● **WHAT IS NEEDED**
Copy out every line of the items below that contains the word "name".

Recorded data
+---+

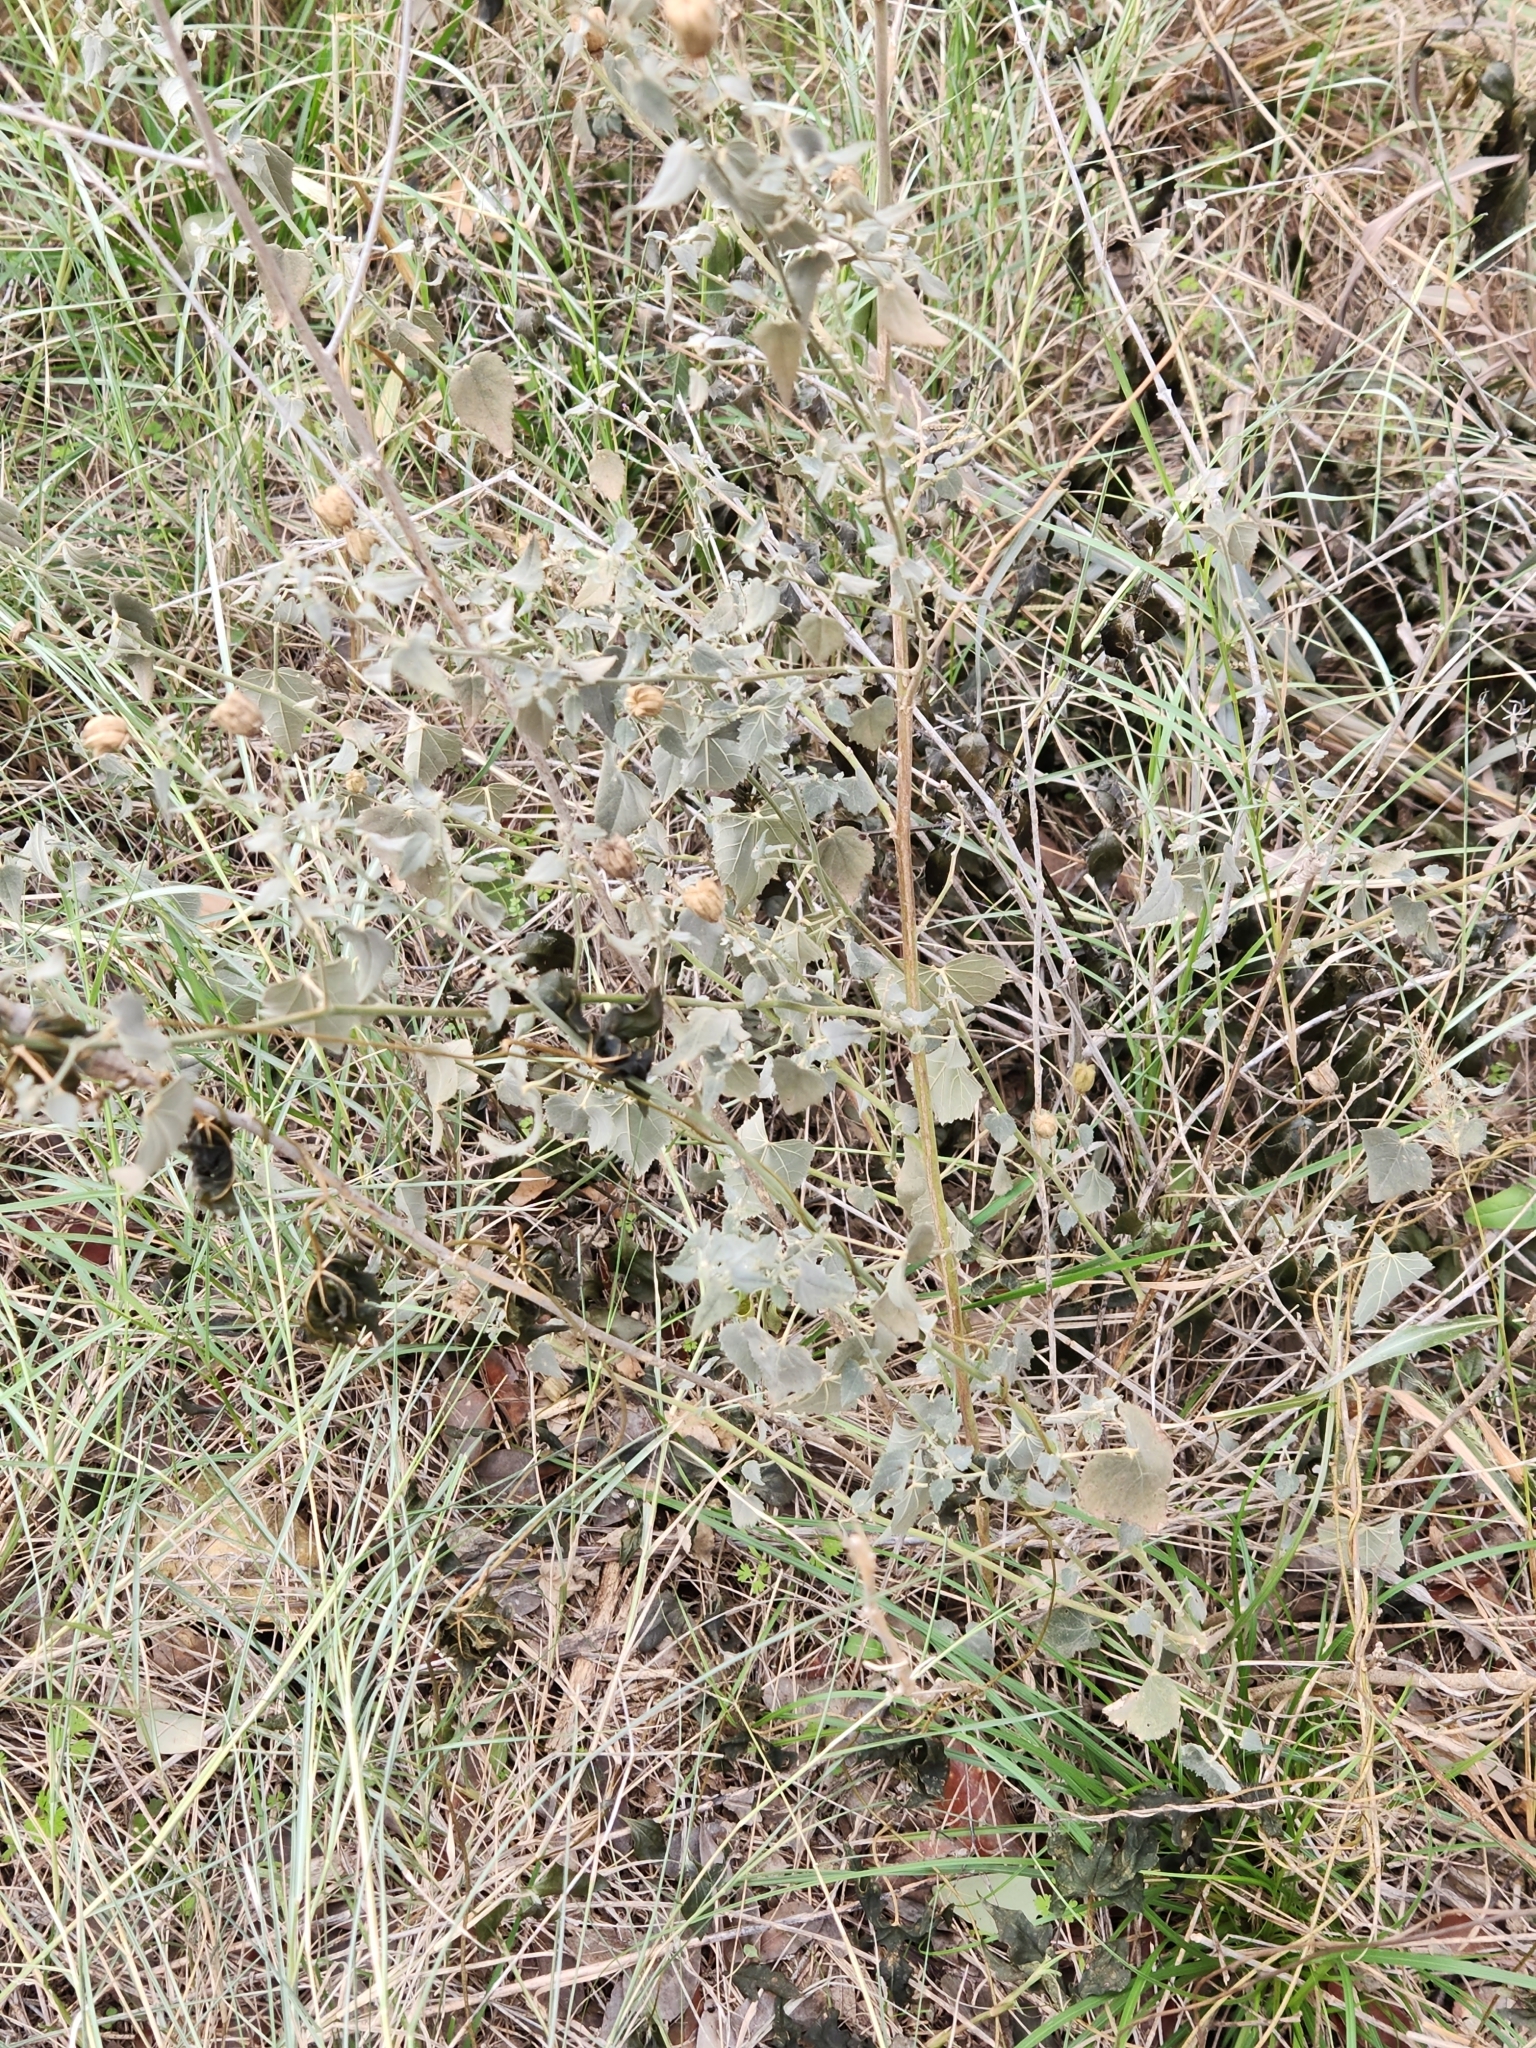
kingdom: Plantae
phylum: Tracheophyta
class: Magnoliopsida
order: Malvales
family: Malvaceae
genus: Abutilon
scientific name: Abutilon fruticosum
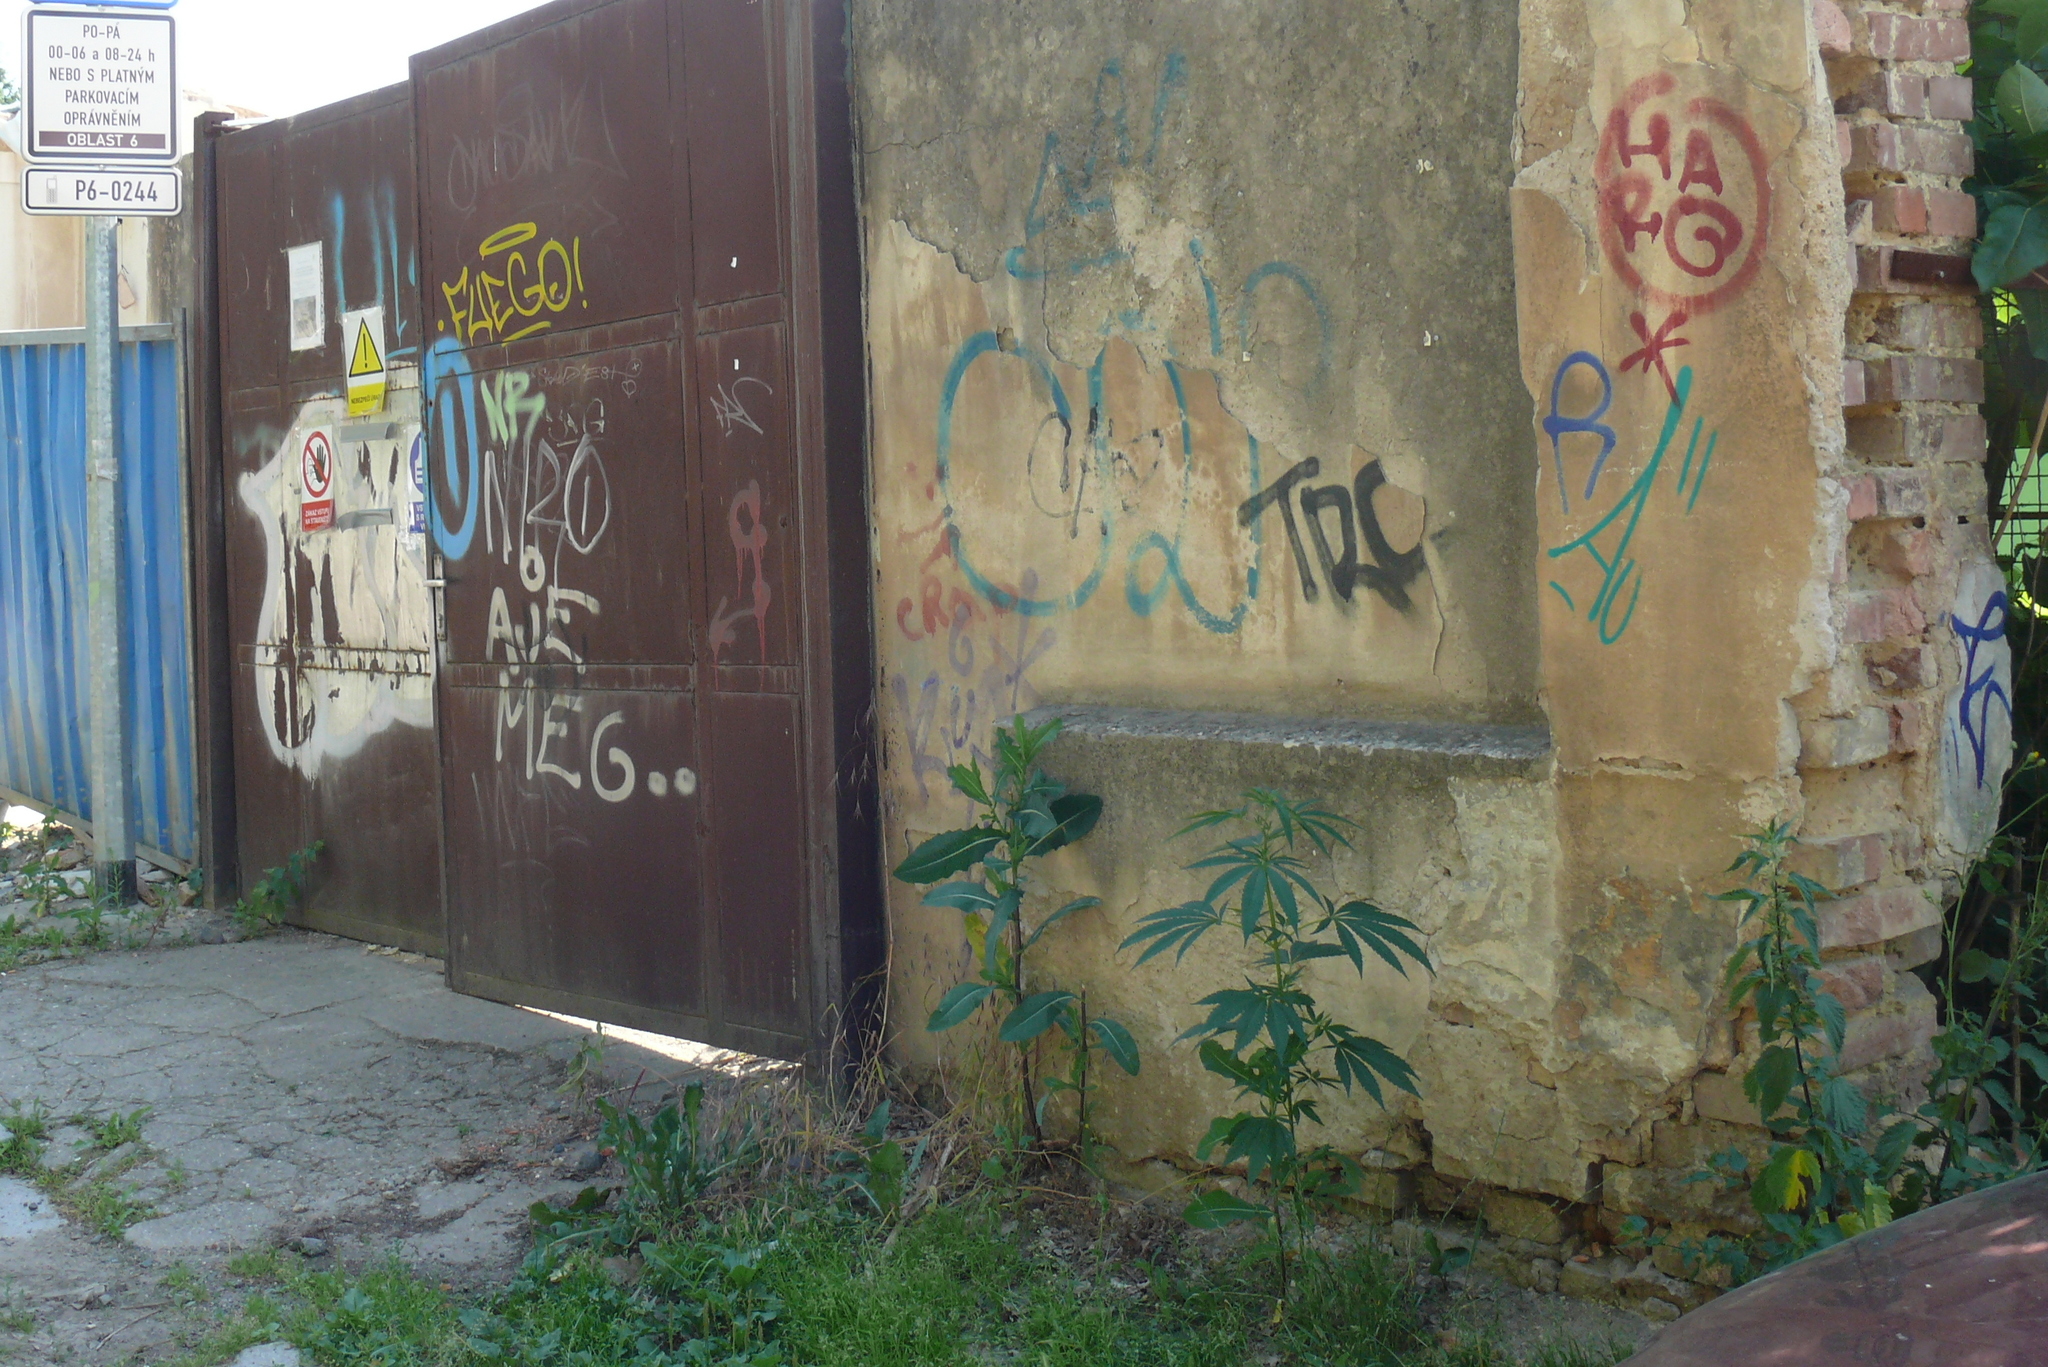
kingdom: Plantae
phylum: Tracheophyta
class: Magnoliopsida
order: Rosales
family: Cannabaceae
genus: Cannabis
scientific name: Cannabis sativa
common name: Hemp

+---+

● **CORRECT RESULT**
scientific name: Abutilon fruticosum
scientific name: Cannabis sativa
common name: Hemp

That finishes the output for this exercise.